§ **TEXT**
┏━━
When the buggy’s feet finally got itchy to move on, we headed towards northeastern Oregon, a destination that has been calling us since we first visited the Oregon coast and Columbia River years ago.
Our first two-day stop was in Prineville, less than an hour’s drive east, where I had noticed an intriguing squiggly road running south (SR-27).
This road took us on a beautiful scenic drive along the banks of the Crooked River.
This is the same river that runs through Smith Rock State Park, but here, rather than towering monoliths on either side, the river makes its way between lava beds.
Heading further east, we stopped at two of the three areas that make up the John Day Fossil Beds National Monument.
We had looked forward to spending some time roaming around this area after reading about it in depth on the excellent RV blog WheelingIt. However, the daytime temps were becoming stifling and we decided our visit this time would be brief.
We took a quick swing through the Painted Hills (and I mean quick — Mark laughed as he drove the buggy at race pace and I hung out the window with the camera!).
At the Blue Basin in the Sheep Rock Unit of the Monument we hiked into the strange grey-blue drip castle-like rock formations.
Roasting from the heat, though, we finally found respite indoors in the cool house-turned-museum on the former sheep ranching operations that are now part of the Monument.
We learned that this whole region of Oregon, some 100+ miles east of Bend, was once a huge sheep ranching area. This ranch house offers a peek into how these enterprising folks lived.
Remote even by today’s standards (no internet access for miles!), it was even more remote in the first half of the 1900’s when this ranch was built on open homestead land.
┗━━
§ **GIVEN RECORDS**
┏━━
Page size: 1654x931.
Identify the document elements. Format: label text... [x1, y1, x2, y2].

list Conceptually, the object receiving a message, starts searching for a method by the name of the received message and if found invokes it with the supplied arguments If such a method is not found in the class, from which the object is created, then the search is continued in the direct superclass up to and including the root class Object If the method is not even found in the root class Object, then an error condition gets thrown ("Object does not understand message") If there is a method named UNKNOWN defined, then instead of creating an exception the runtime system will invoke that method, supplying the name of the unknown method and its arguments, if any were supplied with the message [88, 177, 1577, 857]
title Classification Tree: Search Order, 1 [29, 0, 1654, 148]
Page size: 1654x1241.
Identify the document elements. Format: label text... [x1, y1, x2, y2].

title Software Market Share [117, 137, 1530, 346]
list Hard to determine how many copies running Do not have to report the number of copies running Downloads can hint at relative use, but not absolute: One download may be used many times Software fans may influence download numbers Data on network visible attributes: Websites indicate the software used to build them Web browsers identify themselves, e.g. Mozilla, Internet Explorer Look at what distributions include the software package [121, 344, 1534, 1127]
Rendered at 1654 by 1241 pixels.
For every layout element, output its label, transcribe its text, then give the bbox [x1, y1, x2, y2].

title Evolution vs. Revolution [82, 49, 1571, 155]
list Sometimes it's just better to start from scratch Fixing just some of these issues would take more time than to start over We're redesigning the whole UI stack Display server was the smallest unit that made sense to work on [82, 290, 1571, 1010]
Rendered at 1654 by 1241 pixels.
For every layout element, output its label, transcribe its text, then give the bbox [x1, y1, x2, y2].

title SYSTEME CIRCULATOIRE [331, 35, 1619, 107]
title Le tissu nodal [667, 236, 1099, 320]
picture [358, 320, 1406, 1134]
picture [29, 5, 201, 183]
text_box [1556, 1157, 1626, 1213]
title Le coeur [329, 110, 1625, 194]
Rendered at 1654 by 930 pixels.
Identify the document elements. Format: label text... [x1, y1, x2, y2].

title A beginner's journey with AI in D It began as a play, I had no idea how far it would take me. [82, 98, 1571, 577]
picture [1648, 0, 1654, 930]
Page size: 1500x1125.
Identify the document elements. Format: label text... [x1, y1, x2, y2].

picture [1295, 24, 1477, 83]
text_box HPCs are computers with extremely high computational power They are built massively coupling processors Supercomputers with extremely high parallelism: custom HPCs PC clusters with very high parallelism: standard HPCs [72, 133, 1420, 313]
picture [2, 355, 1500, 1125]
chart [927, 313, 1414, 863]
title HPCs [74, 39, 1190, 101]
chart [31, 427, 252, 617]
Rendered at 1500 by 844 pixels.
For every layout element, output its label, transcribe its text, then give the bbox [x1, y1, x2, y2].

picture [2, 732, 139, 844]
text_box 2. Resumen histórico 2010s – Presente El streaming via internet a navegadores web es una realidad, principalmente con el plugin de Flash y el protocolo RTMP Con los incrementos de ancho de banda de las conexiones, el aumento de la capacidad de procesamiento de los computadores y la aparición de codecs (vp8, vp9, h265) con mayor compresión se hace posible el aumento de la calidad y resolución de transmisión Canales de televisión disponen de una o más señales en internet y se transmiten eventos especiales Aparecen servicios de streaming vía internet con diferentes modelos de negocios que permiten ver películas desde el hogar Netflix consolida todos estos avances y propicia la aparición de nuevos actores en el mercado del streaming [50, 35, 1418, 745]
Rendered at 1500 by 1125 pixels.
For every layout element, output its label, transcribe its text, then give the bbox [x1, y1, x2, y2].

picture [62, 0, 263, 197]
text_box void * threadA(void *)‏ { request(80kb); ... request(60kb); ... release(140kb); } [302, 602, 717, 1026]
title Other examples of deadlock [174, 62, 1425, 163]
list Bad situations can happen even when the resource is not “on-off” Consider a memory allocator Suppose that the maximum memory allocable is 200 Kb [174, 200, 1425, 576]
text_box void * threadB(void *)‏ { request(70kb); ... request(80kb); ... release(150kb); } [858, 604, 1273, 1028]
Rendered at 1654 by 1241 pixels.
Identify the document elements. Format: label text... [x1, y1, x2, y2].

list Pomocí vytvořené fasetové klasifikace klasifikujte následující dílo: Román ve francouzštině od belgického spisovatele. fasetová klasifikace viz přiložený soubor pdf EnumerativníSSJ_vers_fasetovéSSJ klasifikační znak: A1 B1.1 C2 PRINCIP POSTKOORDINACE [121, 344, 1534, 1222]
┗━━
§ **EXERCISE REQUIREMENTS**
1. In the Oregon road trip passage, which road running south from Prineville did the writer notice?
2. Continue the Oregon road trip passage from its last sentence.

§ **ANSWERS TO THE EXERCISE**
1. SR-27

2.
When lambing time and sheep shearing time came around, not only was the rancher busy as the CEO of his operation, overseeing his contract labor in the field and barn for weeks at a time, but his wife was busy as the CEO of her operation too, running a very busy “restaurant” and “rooming house” in her own home!
Elizabeth Cant’s kitchen was the only source of cooked food for many miles around, and the workers were hungry.
The family raised all the meat and grew all the vegetables served at their table, and Elizabeth often served meals in two shifts!
She was a spirited woman and had some classic quotes that are immortalized on the walls of the museum:
“When a woman gets married, she marries the kitchen stove.”
“When I meet St. Peter at the pearly gates, I will be holding my dish towel!”
— Elizabeth Cant
While I was chuckling over these quotes and trying to imagine life in such a different world, Mark had gone back outside to photograph the rusting antique farm equipment in the barnyard.
As he studied the interior of one to line up a photo, a snake suddenly emerged from a hole in the dashboard!
Of course, he was delighted!! Luckily, it was harmless…
We will come back to John Day National Monument another time in a cooler season to see more of it. But for now, after this brief introduction, we were ready to get out of the heat.
The next day we hitched up the rig again and headed further northeast.